Quick subject line bank
Keep subject lines simple and tied to the stage of the sales process.
- Post-discovery: Next steps from our GolfBack conversation; Direct booking opportunities for {{Course Name}}; GolfBack follow-up for {{Course Name}}; Turning known golfers into repeat rounds; Summary for {{Course Name}}.
- Post-demo: Recap from today’s GolfBack demo; Next step for {{Course Name}}; Revenue opportunities we discussed; GolfBack demo recap; Follow-up from today’s walkthrough.
- Proposal: GolfBack proposal for {{Course Name}}; Business case behind the GolfBack proposal; Proposal review for {{Course Name}}; Still reviewing GolfBack?; Final questions on the proposal?
- Re-engagement: Reconnecting on {{Course Name}}; Planning direct booking growth for {{Season / Year}}; Reducing third-party dependency at {{Course Name}}; How golfers find {{Course Name}}; Should I close the loop?

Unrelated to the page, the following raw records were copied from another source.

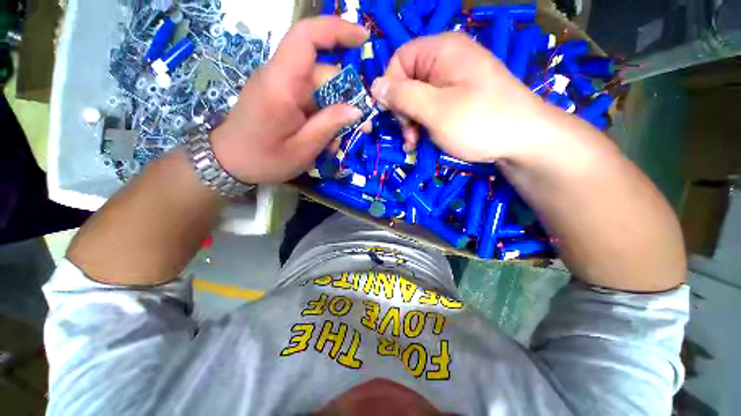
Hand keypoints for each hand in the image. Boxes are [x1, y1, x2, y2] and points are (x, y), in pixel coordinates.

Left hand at [211, 17, 368, 183]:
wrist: (228, 163)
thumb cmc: (263, 160)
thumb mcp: (302, 150)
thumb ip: (329, 126)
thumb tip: (356, 110)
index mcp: (281, 85)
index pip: (306, 38)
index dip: (337, 31)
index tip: (364, 38)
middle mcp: (281, 78)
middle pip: (324, 74)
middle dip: (347, 99)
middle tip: (363, 127)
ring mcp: (282, 88)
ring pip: (321, 92)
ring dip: (335, 116)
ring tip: (336, 144)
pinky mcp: (283, 98)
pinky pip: (312, 102)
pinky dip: (324, 119)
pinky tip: (325, 141)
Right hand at [371, 32, 550, 162]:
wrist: (524, 140)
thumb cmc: (478, 121)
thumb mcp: (435, 109)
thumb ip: (403, 96)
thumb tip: (375, 86)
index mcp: (441, 51)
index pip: (399, 60)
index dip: (391, 88)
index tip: (394, 116)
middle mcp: (447, 60)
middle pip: (408, 81)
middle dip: (402, 110)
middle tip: (409, 135)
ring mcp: (455, 80)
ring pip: (418, 98)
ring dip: (412, 122)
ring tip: (416, 143)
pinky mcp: (460, 98)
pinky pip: (432, 107)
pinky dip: (425, 124)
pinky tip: (426, 139)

- Closed-lost: Thank you for the conversation; Wishing you well with {{Course Name}}; Staying connected; Revisit timing later?; One quick question.
Personalization fields and rep notes
Use placeholders to make follow-up feel specific, and keep the overall tone calm, practical, and commercially aware.
- Useful personalization fields include: {{Course Name}}, {{First Name}}, {{Sender Name}}, {{Current Tee Sheet / POS Provider}}, {{Current Website Provider}}, {{Third-Party Channel}}, {{Priority 1}}, {{Priority 2}}, {{Priority 3}}, {{Relevant Growth Path}}, {{Business Outcome}}, {{Feature / Workflow}}, {{Stakeholder}}, {{Decision Date}}, {{Contract Renewal Date}}, and {{Season / Year}}.
- Good follow-up sounds like this: “Here is what I heard, here is why it matters, here is how GolfBack connects, and here is the next useful step.”
- Weak follow-up sounds like this: “Just checking in to see if you had any thoughts.”
- Always include one clear next step, not five.
- GolfBack follow-up should feel calm, practical, and operator-aligned, not like a forced software sale.
- Bring the conversation back to the same core outcomes: More direct bookings. Less lost revenue. Better golfer experience.
Simple follow-up rule
A strong follow-up should recap what the operator cares about, connect it to a business outcome, and ask for one clear next step.